Your goal
Recast the lines from the start of the records through the line containing "регулирования развития Арк", inclusive, as a numbered list, leaving out any blank lines.
--- Extracted information ---
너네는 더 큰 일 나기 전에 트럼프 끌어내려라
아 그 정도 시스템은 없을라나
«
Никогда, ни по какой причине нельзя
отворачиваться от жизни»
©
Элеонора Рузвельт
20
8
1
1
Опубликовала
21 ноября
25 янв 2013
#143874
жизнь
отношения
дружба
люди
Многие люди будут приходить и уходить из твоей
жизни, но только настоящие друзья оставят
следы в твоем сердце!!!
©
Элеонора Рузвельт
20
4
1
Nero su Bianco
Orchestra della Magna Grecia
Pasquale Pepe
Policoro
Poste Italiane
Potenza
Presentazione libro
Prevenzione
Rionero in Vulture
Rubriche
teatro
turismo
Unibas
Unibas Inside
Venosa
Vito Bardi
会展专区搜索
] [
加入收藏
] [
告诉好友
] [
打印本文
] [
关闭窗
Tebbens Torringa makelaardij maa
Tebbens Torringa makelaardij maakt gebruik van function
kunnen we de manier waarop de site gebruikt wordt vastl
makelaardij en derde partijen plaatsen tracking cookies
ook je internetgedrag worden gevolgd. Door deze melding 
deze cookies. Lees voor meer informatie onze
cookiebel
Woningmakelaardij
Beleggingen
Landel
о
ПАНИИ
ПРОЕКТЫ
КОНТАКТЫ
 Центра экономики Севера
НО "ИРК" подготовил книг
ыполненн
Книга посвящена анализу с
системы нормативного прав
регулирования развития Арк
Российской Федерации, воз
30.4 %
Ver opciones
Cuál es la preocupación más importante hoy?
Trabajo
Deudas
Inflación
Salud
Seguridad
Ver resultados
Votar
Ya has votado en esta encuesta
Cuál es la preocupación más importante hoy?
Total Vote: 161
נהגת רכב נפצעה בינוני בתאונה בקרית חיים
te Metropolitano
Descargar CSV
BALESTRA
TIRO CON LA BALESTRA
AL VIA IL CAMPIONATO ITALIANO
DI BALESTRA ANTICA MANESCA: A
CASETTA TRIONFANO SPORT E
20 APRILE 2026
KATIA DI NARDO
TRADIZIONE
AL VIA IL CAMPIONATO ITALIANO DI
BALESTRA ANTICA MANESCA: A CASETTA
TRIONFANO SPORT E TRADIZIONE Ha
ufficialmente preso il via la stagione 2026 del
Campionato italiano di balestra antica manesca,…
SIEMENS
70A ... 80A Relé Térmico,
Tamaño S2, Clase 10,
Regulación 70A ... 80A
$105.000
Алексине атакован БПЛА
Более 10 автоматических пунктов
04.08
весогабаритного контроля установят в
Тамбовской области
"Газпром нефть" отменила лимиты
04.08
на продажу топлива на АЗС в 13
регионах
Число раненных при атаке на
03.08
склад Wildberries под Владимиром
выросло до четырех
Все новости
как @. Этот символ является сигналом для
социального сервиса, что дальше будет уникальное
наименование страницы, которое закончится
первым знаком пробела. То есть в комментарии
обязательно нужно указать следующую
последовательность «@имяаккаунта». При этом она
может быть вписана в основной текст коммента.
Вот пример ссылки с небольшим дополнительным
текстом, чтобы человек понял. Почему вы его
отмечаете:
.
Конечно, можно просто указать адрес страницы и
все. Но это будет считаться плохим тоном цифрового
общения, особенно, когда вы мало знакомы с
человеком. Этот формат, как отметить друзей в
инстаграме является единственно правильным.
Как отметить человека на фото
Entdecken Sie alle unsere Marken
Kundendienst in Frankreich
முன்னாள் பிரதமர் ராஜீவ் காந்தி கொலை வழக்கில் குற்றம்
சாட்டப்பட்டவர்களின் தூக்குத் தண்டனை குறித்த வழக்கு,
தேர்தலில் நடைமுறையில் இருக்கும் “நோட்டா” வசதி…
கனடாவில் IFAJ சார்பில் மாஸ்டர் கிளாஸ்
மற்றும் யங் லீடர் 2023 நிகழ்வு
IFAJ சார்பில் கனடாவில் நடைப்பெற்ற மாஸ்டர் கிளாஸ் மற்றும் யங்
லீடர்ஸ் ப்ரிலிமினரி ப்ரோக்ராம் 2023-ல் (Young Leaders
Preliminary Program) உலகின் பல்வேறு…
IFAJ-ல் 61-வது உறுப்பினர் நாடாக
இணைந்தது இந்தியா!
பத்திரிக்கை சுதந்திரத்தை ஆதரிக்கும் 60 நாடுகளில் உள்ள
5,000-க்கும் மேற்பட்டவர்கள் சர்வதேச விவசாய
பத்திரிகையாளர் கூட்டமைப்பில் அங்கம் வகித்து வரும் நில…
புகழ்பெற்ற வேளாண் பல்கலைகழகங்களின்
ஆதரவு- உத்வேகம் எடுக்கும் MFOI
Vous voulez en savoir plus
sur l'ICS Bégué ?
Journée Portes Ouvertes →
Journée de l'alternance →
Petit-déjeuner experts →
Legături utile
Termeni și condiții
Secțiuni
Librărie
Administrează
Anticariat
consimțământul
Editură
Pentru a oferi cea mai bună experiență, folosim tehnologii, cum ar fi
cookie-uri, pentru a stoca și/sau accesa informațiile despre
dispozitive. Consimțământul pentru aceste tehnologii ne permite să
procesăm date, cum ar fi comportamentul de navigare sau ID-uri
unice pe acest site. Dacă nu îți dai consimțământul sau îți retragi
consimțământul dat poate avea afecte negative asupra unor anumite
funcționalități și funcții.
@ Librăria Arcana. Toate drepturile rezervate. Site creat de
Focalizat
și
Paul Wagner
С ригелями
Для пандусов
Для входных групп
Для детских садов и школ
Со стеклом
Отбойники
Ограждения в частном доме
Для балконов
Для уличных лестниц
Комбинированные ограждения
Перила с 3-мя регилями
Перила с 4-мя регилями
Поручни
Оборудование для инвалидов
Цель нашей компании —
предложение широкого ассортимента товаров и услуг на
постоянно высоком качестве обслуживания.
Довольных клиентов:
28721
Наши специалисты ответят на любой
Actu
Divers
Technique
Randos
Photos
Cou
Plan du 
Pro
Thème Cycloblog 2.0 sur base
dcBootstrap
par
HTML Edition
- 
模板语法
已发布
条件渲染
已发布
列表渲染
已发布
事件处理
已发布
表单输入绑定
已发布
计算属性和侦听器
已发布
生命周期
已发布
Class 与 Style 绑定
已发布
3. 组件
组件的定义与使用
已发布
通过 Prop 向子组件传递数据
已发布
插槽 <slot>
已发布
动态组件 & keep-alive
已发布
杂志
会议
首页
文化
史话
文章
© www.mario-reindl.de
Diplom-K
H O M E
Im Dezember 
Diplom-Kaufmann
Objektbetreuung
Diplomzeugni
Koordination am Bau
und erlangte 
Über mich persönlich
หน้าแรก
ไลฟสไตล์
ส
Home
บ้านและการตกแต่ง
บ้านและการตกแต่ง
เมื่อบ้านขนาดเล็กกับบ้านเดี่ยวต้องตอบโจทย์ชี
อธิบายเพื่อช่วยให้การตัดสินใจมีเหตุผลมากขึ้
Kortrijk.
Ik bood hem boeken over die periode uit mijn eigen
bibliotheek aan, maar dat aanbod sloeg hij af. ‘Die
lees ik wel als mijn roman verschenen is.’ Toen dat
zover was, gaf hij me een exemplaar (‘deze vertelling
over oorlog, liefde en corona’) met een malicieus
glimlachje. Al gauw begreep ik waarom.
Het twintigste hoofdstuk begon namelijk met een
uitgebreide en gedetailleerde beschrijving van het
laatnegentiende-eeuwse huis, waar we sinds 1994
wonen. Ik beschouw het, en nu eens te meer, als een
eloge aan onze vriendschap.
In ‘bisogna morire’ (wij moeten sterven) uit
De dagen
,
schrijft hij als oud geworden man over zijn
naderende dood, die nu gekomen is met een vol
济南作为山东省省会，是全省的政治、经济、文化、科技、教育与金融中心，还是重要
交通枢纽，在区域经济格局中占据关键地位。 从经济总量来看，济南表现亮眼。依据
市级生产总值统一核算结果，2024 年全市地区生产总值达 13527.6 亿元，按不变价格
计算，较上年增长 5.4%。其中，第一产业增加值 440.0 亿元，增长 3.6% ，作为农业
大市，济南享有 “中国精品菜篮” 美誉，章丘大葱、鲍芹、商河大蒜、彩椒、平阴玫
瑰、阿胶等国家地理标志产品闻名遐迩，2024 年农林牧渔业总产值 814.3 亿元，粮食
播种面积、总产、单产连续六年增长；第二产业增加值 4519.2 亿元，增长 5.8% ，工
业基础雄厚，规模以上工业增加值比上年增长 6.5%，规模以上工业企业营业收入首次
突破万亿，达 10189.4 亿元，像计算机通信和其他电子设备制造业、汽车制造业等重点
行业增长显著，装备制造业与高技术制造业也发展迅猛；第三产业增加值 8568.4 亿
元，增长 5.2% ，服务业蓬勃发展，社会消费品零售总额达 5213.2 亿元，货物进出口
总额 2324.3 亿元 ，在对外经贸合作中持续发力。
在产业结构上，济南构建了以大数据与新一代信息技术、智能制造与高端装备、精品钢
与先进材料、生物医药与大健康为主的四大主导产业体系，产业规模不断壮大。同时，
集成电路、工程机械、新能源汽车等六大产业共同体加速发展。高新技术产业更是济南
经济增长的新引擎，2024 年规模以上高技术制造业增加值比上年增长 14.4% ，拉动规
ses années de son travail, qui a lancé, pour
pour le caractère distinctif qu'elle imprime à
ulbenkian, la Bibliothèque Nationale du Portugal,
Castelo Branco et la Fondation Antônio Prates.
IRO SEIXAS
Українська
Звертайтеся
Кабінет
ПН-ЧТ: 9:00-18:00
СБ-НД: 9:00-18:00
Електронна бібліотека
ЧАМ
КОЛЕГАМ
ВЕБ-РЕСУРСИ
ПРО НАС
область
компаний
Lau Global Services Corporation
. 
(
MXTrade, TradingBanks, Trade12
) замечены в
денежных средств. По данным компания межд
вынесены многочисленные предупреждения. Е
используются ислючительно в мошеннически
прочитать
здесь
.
---
Completed task
1. 너네는 더 큰 일 나기 전에 트럼프 끌어내려라
2. 아 그 정도 시스템은 없을라나
3. «
4. Никогда, ни по какой причине нельзя
5. отворачиваться от жизни»
6. ©
7. Элеонора Рузвельт
8. 20
9. 8
10. 1
11. 1
12. Опубликовала
13. 21 ноября
14. 25 янв 2013
15. #143874
16. жизнь
17. отношения
18. дружба
19. люди
20. Многие люди будут приходить и уходить из твоей
21. жизни, но только настоящие друзья оставят
22. следы в твоем сердце!!!
23. ©
24. Элеонора Рузвельт
25. 20
26. 4
27. 1
28. Nero su Bianco
29. Orchestra della Magna Grecia
30. Pasquale Pepe
31. Policoro
32. Poste Italiane
33. Potenza
34. Presentazione libro
35. Prevenzione
36. Rionero in Vulture
37. Rubriche
38. teatro
39. turismo
40. Unibas
41. Unibas Inside
42. Venosa
43. Vito Bardi
44. 会展专区搜索
45. ] [
46. 加入收藏
47. ] [
48. 告诉好友
49. ] [
50. 打印本文
51. ] [
52. 关闭窗
53. Tebbens Torringa makelaardij maa
54. Tebbens Torringa makelaardij maakt gebruik van function
55. kunnen we de manier waarop de site gebruikt wordt vastl
56. makelaardij en derde partijen plaatsen tracking cookies
57. ook je internetgedrag worden gevolgd. Door deze melding 
58. deze cookies. Lees voor meer informatie onze
59. cookiebel
60. Woningmakelaardij
61. Beleggingen
62. Landel
63. о
64. ПАНИИ
65. ПРОЕКТЫ
66. КОНТАКТЫ
67.  Центра экономики Севера
68. НО "ИРК" подготовил книг
69. ыполненн
70. Книга посвящена анализу с
71. системы нормативного прав
72. регулирования развития Арк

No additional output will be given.